Journalist Bart Top schreef hierover later in zijn studie Moslims en Media-effecten: “Het is wellicht voor het eerst dat in een Nederlands kwaliteitsmedium zo heftig het perspectief van ‘wij-Nederlanders’ tegenover dat van ‘zij-moslims’ neergezet wordt.”

Top citeert ook het Parool dat in die tijd het verdwijnen van een taboe signaleeerde: ‘De Rushdie-affaire heeft in Nederland heel wat losgemaakt. Opeens wordt er hardop gekankerd op ‘de islamieten’ en niet alleen in extreem-rechtse kring. Een taboe op kwaadspreken lijkt gesneuveld.’ (Het Parool, 18/3/89)
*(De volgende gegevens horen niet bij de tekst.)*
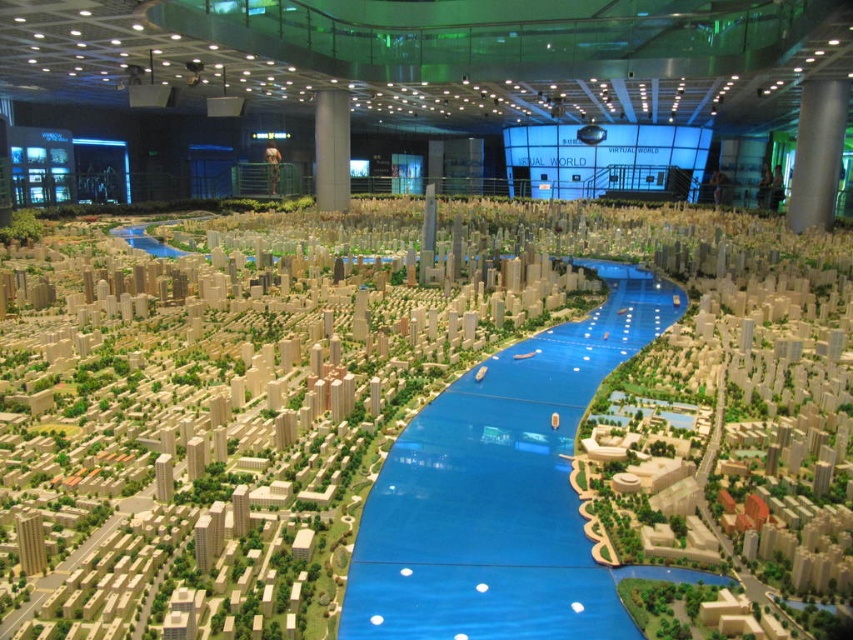
Is transparent blue waterway at center further to the viewer compared to metallic gray pillar at upper right?

No, transparent blue waterway at center is in front of metallic gray pillar at upper right.

What are the coordinates of `transparent blue waterway at center` in the screenshot? It's located at (502, 490).

Does point (570, 432) come farther from viewer compared to point (802, 90)?

No, (570, 432) is closer to viewer.

Identify the location of transparent blue waterway at center. (502, 490).

Measure the distance between point (543,512) and camera.

1.88 meters

Between transparent blue waterway at center and white glossy pillar at center, which one appears on the right side from the viewer's perspective?

transparent blue waterway at center

Find the location of a particular element. Image resolution: width=853 pixels, height=640 pixels. transparent blue waterway at center is located at coordinates (502, 490).

This screenshot has height=640, width=853. I want to click on transparent blue waterway at center, so click(x=502, y=490).

Consider the image. Measure the distance between point (837, 145) and camera.

They are 9.25 meters apart.

Which is more to the left, metallic gray pillar at upper right or white glossy pillar at center?

white glossy pillar at center is more to the left.

This screenshot has height=640, width=853. What are the coordinates of `metallic gray pillar at upper right` in the screenshot? It's located at (817, 154).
Ilhan Akel, destijds voorlichter van het Nederlands Centrum Buitenlanders (NCB) concludeerde in maart 1989 in een interview in De Waarheid:

“Het is toch frappant dat de brief die de islamitische organisaties aan Lubbers hadden gestuurd – waarin zij de oproep tot moord veroordeelden, evenals de boekverbranding – noch vóór de demonstratie, noch erna een rol in de berichtgeving heeft gespeeld. De media waren alleen geïnteresseerd in extremisten, zonder zich de vraag te stellen wat hun plaats is binnen de islamitische gemeenschap. (..)  Als je een willekeurige voorbijganger een extreem standpunt hoort verkondigen, dan zeg je toch ook niet dat dat dé mening van het Nederlandse volk is. In de delicate situatie die rond het boek van Rushdie was ontstaan, werd een beeld opgeroepen als zou de islam met het zwaard aan de grens klaar staan om het Nederlandse cultuurgoed te vernietigen.”
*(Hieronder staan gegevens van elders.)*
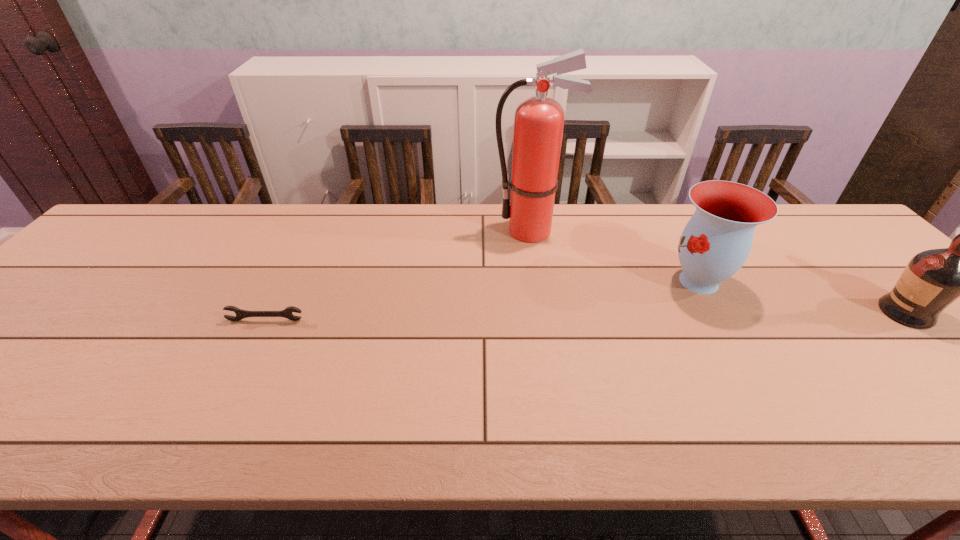
At what (x,y) coordinates should I click in order to perform the action: click on the tallest object. Please return your answer as a coordinate pair (x, y). This screenshot has width=960, height=540. Looking at the image, I should click on (539, 120).

Identify the location of the third object from right to left. The height and width of the screenshot is (540, 960). (539, 120).

At what (x,y) coordinates should I click in order to perform the action: click on liquor. Please return your answer as a coordinate pair (x, y). This screenshot has width=960, height=540. Looking at the image, I should click on (933, 279).

This screenshot has height=540, width=960. What are the coordinates of `the second tallest object` in the screenshot? It's located at (933, 279).

The width and height of the screenshot is (960, 540). In order to click on the third object from left to right in this screenshot , I will do `click(715, 243)`.

Locate an element on the screen. This screenshot has height=540, width=960. the third tallest object is located at coordinates (715, 243).

Image resolution: width=960 pixels, height=540 pixels. What are the coordinates of `the shortest object` in the screenshot? It's located at (287, 312).

Image resolution: width=960 pixels, height=540 pixels. Identify the location of wrench. (287, 312).

This screenshot has height=540, width=960. In order to click on vacant space located on the hose direction of the third object from right to left in this screenshot , I will do `click(363, 231)`.

Identify the location of blank space located on the hose direction of the third object from right to left. (440, 231).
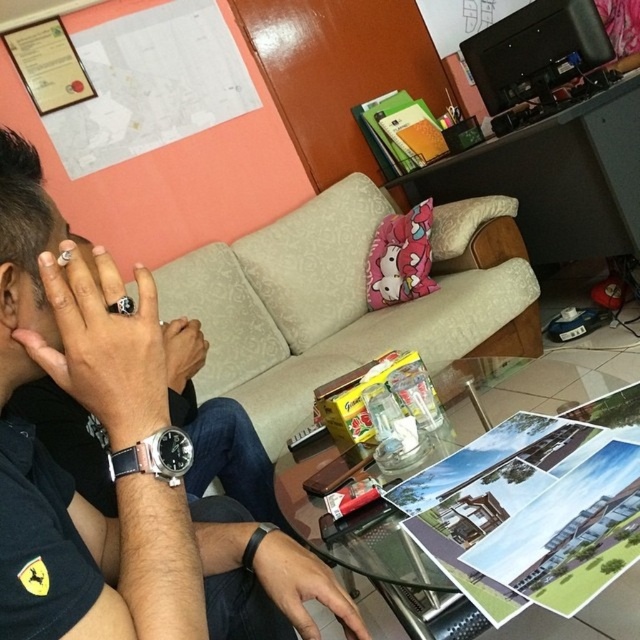
You are standing in the living room and want to place a large potted plant on the transparent glass table at center. According to the scene description, can you determine the exact coordinates where the table is located?

The transparent glass table at center is located at point (355, 536).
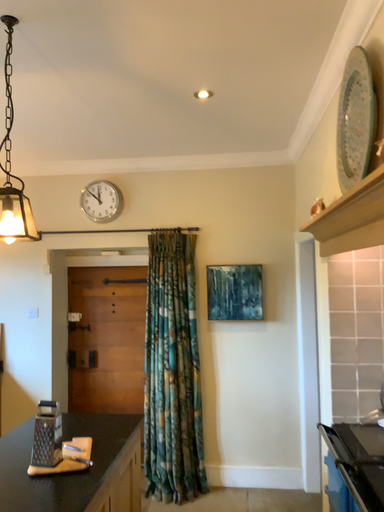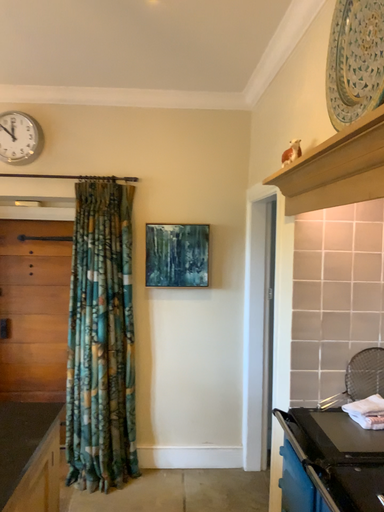
Question: Which way did the camera rotate in the video?

Choices:
 (A) rotated right
 (B) rotated left

Answer: (A)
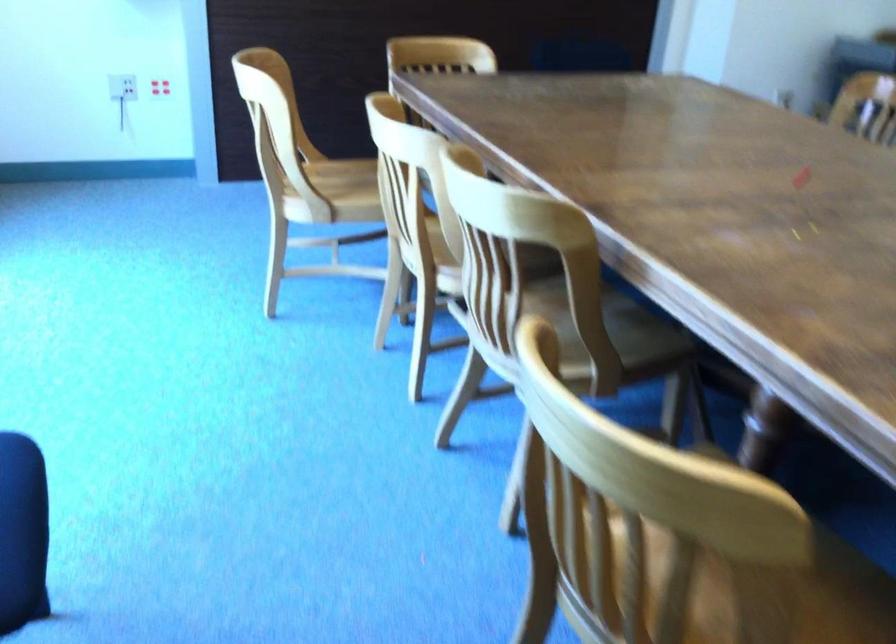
Na de Rushdie-affaire toonden Nederlandse media meer belangstelling voor in Nederland woonachtige moslims. Dat gebeurde bijvoorbeeld tijdens de Eerste Golfoorlog, na het verschijnen van het boekje De ondergang van Nederland – land van naïeve dwazen van Mohamed Rasoel (pseudoniem van de variétéartiest (Mansoor) Zoka Fatah) of nadat toenmalig VVD-leider Bolkestein in Luzern had gesteld dat de Europese beschaving hoger staat dan de islamitische.

Onderzoek naar beeldvorming van moslims in de media

De Rushdie-affaire in 1989 is ook het startpunt van onderzoeken naar de wijze waarop over Nederlandse moslims in de media werd gesproken.

Dat begon met een doctoraalscriptie over de media ten tijde van de Rushdie-affaire van Fokko Minnema. Deze kwam volgens Bart Top onder andere tot de conclusie dat er sprake was van ‘morele paniek’. Hij onderscheidde zes verschillende fases waarin een groepje ‘fanatieke en schuimbekkende’ moslims op straat worden vereenzelvigd met ‘de’ islam die tegenover ‘de Nederlandse samenleving’ wordt gesteld. Uiteindelijk gaat de overheid met ‘de’ moslims praten, waardoor de gehele moslimgemeenschap ‘verantwoordelijk gesteld’ wordt voor de ongeregeldheden. Het patroon dat Minnema 30 jaar geleden signaleerde, zou zich in de jaren daarna nog vaak herhalen.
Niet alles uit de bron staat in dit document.